Собаки бежали, пластаясь по снегу, изредка переругиваясь между собой, уже понимая, что скоро остановка и, стало быть, кормежка. Бежали, как на соревнованиях, — не сбавляя темпа перед финишем, а, наоборот, прибавляя скорость. Но как только солдат-каюр остановил их, все их старание в момент иссякло: они расселись и разлеглись на снегу с почти равнодушным видом. Одна даже зевнула. Все часто дышали. Вожак поглядел на каюра и широко облизнулся. И не зря — тут же получил что-то от каюра. Остальные заскулили.

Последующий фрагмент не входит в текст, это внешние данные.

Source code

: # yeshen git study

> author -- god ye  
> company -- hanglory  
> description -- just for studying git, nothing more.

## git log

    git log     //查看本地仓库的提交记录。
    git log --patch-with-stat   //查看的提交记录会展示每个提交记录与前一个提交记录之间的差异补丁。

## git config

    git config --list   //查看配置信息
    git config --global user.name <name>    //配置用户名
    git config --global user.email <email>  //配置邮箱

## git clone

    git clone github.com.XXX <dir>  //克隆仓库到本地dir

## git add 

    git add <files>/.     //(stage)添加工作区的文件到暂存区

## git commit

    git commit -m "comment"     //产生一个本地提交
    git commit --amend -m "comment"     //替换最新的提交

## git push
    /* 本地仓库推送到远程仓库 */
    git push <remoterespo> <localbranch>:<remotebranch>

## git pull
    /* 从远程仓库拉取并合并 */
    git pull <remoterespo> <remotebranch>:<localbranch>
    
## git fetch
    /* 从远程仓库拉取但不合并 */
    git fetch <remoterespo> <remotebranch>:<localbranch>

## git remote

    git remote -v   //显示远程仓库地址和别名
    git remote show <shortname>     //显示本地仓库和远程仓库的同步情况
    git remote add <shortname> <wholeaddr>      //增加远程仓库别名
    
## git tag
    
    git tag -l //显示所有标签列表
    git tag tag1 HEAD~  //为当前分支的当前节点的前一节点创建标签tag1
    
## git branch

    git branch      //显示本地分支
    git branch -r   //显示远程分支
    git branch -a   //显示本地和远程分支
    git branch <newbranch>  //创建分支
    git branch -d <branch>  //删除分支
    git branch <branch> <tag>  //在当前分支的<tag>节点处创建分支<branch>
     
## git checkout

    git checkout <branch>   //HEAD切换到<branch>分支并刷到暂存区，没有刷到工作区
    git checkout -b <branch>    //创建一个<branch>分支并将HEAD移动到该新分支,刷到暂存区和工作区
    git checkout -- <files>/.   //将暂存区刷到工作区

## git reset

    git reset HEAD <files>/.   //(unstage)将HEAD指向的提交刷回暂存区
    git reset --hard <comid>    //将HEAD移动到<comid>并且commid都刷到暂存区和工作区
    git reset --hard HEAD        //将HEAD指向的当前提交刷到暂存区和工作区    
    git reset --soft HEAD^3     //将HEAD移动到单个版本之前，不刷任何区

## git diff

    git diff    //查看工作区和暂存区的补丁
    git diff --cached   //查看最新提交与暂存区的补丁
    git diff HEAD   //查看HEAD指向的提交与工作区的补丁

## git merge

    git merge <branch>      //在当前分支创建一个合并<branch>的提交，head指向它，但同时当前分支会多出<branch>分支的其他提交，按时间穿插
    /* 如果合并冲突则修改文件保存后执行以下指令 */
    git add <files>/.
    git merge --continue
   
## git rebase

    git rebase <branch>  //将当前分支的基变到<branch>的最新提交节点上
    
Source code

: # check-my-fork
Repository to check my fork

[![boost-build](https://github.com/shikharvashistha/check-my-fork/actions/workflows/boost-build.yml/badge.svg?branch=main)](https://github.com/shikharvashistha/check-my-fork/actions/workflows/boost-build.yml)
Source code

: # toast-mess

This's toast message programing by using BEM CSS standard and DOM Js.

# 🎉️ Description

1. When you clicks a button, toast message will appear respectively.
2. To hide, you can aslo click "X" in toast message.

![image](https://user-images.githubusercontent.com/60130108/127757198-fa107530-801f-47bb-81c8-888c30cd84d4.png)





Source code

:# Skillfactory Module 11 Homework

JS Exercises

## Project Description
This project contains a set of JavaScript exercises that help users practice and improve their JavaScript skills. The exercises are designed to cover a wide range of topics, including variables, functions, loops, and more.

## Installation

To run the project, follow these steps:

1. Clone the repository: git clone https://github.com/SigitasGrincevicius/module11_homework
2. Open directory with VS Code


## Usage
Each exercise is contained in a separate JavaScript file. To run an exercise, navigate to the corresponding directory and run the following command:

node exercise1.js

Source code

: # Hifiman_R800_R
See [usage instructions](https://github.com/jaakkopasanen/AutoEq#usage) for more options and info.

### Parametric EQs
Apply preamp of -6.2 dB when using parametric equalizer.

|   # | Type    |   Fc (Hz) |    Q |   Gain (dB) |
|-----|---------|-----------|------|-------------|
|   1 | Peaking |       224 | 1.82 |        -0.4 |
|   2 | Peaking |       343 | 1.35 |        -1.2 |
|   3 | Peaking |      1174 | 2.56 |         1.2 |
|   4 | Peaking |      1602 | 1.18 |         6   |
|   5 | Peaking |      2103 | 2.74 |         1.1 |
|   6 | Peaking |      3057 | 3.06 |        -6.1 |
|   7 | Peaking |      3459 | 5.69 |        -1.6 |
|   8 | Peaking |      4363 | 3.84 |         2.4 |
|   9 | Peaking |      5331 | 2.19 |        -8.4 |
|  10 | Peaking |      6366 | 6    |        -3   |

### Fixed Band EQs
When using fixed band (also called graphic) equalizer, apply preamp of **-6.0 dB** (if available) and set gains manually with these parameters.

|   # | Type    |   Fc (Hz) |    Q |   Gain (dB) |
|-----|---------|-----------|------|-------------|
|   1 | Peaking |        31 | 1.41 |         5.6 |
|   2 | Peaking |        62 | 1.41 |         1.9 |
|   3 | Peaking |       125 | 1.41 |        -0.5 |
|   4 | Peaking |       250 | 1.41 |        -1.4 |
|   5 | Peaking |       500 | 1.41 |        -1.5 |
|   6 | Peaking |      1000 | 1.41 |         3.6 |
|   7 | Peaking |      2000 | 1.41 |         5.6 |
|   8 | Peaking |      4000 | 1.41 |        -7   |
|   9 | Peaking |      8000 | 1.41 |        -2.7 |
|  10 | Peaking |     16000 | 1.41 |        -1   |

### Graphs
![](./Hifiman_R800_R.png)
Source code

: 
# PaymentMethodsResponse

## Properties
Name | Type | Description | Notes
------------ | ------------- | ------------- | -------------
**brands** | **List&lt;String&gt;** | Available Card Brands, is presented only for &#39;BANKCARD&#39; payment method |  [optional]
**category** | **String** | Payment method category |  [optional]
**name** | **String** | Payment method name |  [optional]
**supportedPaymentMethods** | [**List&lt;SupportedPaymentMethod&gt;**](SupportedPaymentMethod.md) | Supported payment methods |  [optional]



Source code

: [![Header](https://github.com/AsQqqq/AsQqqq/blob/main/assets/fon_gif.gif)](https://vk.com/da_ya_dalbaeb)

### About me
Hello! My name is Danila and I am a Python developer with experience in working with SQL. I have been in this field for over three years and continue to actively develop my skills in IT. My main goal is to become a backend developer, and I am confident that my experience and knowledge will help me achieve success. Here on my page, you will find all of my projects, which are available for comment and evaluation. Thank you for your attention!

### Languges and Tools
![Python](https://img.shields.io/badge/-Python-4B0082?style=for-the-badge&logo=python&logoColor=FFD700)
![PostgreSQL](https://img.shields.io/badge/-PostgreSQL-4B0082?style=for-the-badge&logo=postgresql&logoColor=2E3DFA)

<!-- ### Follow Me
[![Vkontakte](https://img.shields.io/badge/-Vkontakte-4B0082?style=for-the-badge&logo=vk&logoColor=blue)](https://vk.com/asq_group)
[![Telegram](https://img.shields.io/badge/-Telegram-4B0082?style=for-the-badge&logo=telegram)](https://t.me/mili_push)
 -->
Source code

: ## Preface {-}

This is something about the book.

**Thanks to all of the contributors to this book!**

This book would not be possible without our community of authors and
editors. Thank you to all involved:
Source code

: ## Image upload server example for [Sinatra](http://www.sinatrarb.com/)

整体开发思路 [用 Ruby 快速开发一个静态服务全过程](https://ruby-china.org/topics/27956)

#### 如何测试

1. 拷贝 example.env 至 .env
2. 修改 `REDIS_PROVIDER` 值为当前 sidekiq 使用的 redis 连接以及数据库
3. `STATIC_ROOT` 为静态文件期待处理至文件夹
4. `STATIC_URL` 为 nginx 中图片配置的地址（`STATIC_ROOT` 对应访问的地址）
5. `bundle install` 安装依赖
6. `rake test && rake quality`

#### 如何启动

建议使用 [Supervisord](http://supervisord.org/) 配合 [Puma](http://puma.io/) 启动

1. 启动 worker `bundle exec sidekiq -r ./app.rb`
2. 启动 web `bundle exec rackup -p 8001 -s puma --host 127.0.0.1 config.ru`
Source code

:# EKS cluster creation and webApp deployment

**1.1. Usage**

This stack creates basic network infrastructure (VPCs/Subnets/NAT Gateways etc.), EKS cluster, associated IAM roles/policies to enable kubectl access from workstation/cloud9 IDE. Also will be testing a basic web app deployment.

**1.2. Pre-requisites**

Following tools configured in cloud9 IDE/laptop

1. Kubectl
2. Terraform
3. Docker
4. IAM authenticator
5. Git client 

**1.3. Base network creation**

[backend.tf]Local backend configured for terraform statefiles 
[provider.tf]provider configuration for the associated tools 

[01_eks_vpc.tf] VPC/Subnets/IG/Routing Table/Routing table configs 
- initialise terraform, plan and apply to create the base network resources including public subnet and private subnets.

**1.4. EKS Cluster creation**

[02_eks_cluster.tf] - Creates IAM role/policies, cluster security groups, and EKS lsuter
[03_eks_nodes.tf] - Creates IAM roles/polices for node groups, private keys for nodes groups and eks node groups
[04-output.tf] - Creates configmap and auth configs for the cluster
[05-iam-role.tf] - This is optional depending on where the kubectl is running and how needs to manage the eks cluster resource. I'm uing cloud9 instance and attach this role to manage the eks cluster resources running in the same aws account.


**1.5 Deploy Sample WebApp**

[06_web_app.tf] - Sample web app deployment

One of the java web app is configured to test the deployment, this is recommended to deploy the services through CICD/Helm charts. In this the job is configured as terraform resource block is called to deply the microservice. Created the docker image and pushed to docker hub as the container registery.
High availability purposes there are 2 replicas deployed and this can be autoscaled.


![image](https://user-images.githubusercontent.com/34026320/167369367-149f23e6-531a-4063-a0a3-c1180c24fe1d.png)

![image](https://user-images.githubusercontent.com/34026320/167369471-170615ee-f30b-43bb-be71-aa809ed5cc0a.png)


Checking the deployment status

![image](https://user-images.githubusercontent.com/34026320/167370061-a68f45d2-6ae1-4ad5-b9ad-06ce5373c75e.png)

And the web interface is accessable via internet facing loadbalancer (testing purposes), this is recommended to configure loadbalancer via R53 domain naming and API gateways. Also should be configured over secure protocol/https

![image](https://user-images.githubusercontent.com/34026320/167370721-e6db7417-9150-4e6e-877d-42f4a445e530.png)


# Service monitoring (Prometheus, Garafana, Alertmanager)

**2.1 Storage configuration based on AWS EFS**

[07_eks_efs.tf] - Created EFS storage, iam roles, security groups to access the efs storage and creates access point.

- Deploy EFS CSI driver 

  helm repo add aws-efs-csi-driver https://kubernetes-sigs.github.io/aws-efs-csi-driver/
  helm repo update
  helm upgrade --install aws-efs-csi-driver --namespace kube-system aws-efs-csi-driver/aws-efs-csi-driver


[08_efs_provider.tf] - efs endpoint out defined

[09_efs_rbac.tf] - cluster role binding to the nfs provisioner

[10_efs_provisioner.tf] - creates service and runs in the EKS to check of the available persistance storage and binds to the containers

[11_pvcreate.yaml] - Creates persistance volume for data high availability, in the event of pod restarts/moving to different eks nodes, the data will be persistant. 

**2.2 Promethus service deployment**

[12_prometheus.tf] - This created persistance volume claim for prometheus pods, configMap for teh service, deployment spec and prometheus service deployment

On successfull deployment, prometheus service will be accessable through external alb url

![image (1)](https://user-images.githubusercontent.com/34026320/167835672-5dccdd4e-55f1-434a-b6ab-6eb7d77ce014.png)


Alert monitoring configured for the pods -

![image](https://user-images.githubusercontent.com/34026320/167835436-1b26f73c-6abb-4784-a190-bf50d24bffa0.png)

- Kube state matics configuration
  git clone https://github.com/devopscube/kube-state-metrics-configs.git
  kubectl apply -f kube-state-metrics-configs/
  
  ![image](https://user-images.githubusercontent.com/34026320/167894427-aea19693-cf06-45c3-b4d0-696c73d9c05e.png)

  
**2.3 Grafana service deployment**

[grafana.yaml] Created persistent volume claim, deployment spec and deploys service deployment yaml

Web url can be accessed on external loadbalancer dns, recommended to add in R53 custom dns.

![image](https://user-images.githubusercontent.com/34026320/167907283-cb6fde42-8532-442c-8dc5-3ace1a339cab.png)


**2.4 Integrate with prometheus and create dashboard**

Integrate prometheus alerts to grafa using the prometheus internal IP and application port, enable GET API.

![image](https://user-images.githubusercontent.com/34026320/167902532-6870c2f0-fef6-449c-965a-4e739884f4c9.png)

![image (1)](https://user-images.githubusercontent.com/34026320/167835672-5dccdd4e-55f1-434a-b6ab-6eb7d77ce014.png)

— Сидеть! — приказал каюр.
А Олегов тем временем уже осматривал застрявший танк. Ни осуждения, ни огорчения, ни удивления на его лице не было. Как всегда.
— Ну что ж, до сих пор, значит, доползете в любом случае, — подвел он итог своим наблюдениям.
— Если снег будет такой же глубины… — начал было танкист.
— Нет уж, теперь без всяких «если», товарищ командир! — остановил его Олегов. И стал подниматься вверх по склону, приглядчиво, оценочно осматривая окружающую местность. Танкист и Густов — за ним.
Наверху Олегов как бы поставил танкисту задачу:
— Здесь — ваш рубеж сосредоточения по боевой тревоге в зимнее время. Оборудуйте огневые позиции для ведения огня с места.
— Ясно, товарищ полковник.
— Можете уводить танки обратно.
— Есть.
Олегов направился к своей упряжке; танкист и Густов, как водится — за ним.
— Признаюсь, я думал, что застрянете раньше, — сказал по дороге Олегов.
Возле упряжки танкист, немного помявшись и поглядев на часы, предложил:
— Прошу отобедать у нас, товарищ полковник. Время как раз обеденное.
— Спасибо, я еще не проголодался.
Олегов кивнул и еще раз сказал:
— Спасибо.
Когда он садился позади каюра — высокий, прямой, в своей нарядной серебристой папахе, — картина была почти забавной. В самом деле: полковник, командир части, и вдруг приткнулся на каких-то саночках. Того и гляди, свалится, а это же позор!.. Но, с другой стороны, на собаках он всюду мог проехать, что было для него важнее всяких других соображений.
Упряжка тронулась.
Танкист и Густов отдали отъезжающему честь.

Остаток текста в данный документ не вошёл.